▸ WHAT TO WORK ON
In your reply, write out the records exactly, each line intact.

=== DATA TO USE ===

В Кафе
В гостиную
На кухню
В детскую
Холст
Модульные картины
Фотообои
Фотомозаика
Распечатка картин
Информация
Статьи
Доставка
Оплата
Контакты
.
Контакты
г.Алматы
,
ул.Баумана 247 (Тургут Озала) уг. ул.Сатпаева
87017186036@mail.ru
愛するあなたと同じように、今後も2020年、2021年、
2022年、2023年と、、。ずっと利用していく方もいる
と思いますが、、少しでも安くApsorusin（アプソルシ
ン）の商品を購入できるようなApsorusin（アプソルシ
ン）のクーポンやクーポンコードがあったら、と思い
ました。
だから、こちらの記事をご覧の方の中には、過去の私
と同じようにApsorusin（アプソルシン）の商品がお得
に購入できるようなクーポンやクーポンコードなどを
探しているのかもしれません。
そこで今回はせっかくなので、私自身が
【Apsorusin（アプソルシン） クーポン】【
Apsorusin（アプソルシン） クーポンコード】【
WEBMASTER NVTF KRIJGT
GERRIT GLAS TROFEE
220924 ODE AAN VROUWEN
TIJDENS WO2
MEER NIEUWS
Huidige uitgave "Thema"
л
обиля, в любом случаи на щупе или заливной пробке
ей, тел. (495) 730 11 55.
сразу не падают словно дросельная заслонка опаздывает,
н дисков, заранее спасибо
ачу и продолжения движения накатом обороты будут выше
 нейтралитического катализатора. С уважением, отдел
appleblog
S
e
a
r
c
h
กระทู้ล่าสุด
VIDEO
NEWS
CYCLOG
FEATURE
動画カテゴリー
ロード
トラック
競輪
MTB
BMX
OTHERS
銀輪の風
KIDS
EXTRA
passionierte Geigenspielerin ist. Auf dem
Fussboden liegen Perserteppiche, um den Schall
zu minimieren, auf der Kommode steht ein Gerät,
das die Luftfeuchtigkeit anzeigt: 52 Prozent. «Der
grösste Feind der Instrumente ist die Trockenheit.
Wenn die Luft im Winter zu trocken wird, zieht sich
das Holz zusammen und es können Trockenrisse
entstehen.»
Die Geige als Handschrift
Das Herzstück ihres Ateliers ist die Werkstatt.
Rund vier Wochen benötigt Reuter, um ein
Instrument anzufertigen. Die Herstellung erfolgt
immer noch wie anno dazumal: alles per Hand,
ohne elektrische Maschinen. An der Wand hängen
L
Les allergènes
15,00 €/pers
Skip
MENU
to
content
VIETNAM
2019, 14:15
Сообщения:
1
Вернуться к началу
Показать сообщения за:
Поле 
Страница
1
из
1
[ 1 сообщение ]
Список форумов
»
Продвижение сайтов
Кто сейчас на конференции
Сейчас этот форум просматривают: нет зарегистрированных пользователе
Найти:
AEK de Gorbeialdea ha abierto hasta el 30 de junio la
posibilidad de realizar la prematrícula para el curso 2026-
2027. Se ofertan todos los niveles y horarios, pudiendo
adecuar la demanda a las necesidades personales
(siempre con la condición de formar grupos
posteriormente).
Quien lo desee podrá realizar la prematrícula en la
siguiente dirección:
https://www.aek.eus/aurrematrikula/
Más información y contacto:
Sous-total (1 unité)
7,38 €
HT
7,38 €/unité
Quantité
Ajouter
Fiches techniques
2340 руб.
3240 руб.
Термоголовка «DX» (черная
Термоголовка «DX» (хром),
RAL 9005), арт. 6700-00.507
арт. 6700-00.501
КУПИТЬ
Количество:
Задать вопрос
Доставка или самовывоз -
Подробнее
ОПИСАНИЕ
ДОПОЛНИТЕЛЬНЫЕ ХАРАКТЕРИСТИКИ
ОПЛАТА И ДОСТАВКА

===

▸ ANSWER TO THE PROBLEM
В Кафе
В гостиную
На кухню
В детскую
Холст
Модульные картины
Фотообои
Фотомозаика
Распечатка картин
Информация
Статьи
Доставка
Оплата
Контакты
.
Контакты
г.Алматы
,
ул.Баумана 247 (Тургут Озала) уг. ул.Сатпаева
87017186036@mail.ru
愛するあなたと同じように、今後も2020年、2021年、
2022年、2023年と、、。ずっと利用していく方もいる
と思いますが、、少しでも安くApsorusin（アプソルシ
ン）の商品を購入できるようなApsorusin（アプソルシ
ン）のクーポンやクーポンコードがあったら、と思い
ました。
だから、こちらの記事をご覧の方の中には、過去の私
と同じようにApsorusin（アプソルシン）の商品がお得
に購入できるようなクーポンやクーポンコードなどを
探しているのかもしれません。
そこで今回はせっかくなので、私自身が
【Apsorusin（アプソルシン） クーポン】【
Apsorusin（アプソルシン） クーポンコード】【
WEBMASTER NVTF KRIJGT
GERRIT GLAS TROFEE
220924 ODE AAN VROUWEN
TIJDENS WO2
MEER NIEUWS
Huidige uitgave "Thema"
л
обиля, в любом случаи на щупе или заливной пробке
ей, тел. (495) 730 11 55.
сразу не падают словно дросельная заслонка опаздывает,
н дисков, заранее спасибо
ачу и продолжения движения накатом обороты будут выше
 нейтралитического катализатора. С уважением, отдел
appleblog
S
e
a
r
c
h
กระทู้ล่าสุด
VIDEO
NEWS
CYCLOG
FEATURE
動画カテゴリー
ロード
トラック
競輪
MTB
BMX
OTHERS
銀輪の風
KIDS
EXTRA
passionierte Geigenspielerin ist. Auf dem
Fussboden liegen Perserteppiche, um den Schall
zu minimieren, auf der Kommode steht ein Gerät,
das die Luftfeuchtigkeit anzeigt: 52 Prozent. «Der
grösste Feind der Instrumente ist die Trockenheit.
Wenn die Luft im Winter zu trocken wird, zieht sich
das Holz zusammen und es können Trockenrisse
entstehen.»
Die Geige als Handschrift
Das Herzstück ihres Ateliers ist die Werkstatt.
Rund vier Wochen benötigt Reuter, um ein
Instrument anzufertigen. Die Herstellung erfolgt
immer noch wie anno dazumal: alles per Hand,
ohne elektrische Maschinen. An der Wand hängen
L
Les allergènes
15,00 €/pers
Skip
MENU
to
content
VIETNAM
2019, 14:15
Сообщения:
1
Вернуться к началу
Показать сообщения за:
Поле 
Страница
1
из
1
[ 1 сообщение ]
Список форумов
»
Продвижение сайтов
Кто сейчас на конференции
Сейчас этот форум просматривают: нет зарегистрированных пользователе
Найти:
AEK de Gorbeialdea ha abierto hasta el 30 de junio la
posibilidad de realizar la prematrícula para el curso 2026-
2027. Se ofertan todos los niveles y horarios, pudiendo
adecuar la demanda a las necesidades personales
(siempre con la condición de formar grupos
posteriormente).
Quien lo desee podrá realizar la prematrícula en la
siguiente dirección:
https://www.aek.eus/aurrematrikula/
Más información y contacto:
Sous-total (1 unité)
7,38 €
HT
7,38 €/unité
Quantité
Ajouter
Fiches techniques
2340 руб.
3240 руб.
Термоголовка «DX» (черная
Термоголовка «DX» (хром),
RAL 9005), арт. 6700-00.507
арт. 6700-00.501
КУПИТЬ
Количество:
Задать вопрос
Доставка или самовывоз -
Подробнее
ОПИСАНИЕ
ДОПОЛНИТЕЛЬНЫЕ ХАРАКТЕРИСТИКИ
ОПЛАТА И ДОСТАВКА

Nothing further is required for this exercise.